**WHAT TO WORK ON**
Reproduce the text of each of the following entries word for word, leaving out the pictures.

Segment Start: DATASET CONTENT

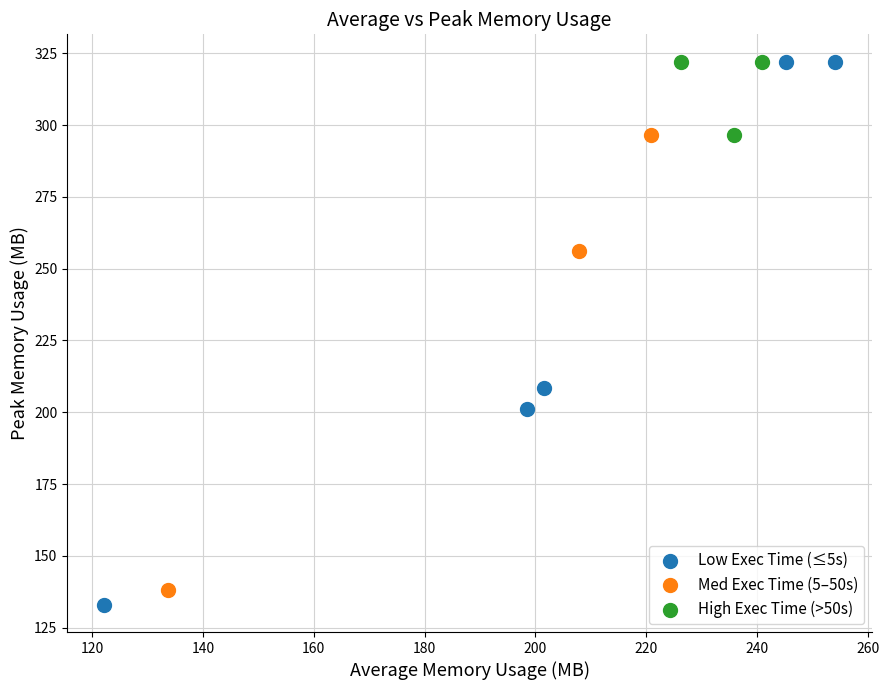

Which series has the largest Y range (max minus min)?

Low Exec Time (≤5s)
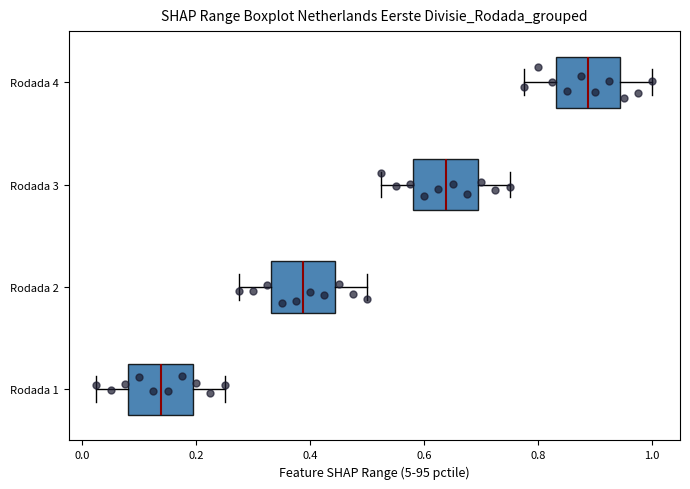

Reading bottom to top, transcribe this box plot: for each box, give where its median line is, the range the box spans, and where its two whiskers end, as read against the x-axis. The values are not printed on the chart, so give them approximately, as read against the axis.

Rodada 1: median 0.14, box 0.08 to 0.20, whiskers 0.02 to 0.26
Rodada 2: median 0.38, box 0.34 to 0.44, whiskers 0.28 to 0.50
Rodada 3: median 0.64, box 0.58 to 0.70, whiskers 0.52 to 0.76
Rodada 4: median 0.88, box 0.84 to 0.94, whiskers 0.78 to 1.00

Segment End: DATASET CONTENT

**RESULT OF THE EXERCISE**
Which series has the largest Y range (max minus min)?

Low Exec Time (≤5s)

Reading bottom to top, transcribe this box plot: for each box, give where its median line is, the range the box spans, and where its two whiskers end, as read against the x-axis. The values are not printed on the chart, so give them approximately, as read against the axis.

Rodada 1: median 0.14, box 0.08 to 0.20, whiskers 0.02 to 0.26
Rodada 2: median 0.38, box 0.34 to 0.44, whiskers 0.28 to 0.50
Rodada 3: median 0.64, box 0.58 to 0.70, whiskers 0.52 to 0.76
Rodada 4: median 0.88, box 0.84 to 0.94, whiskers 0.78 to 1.00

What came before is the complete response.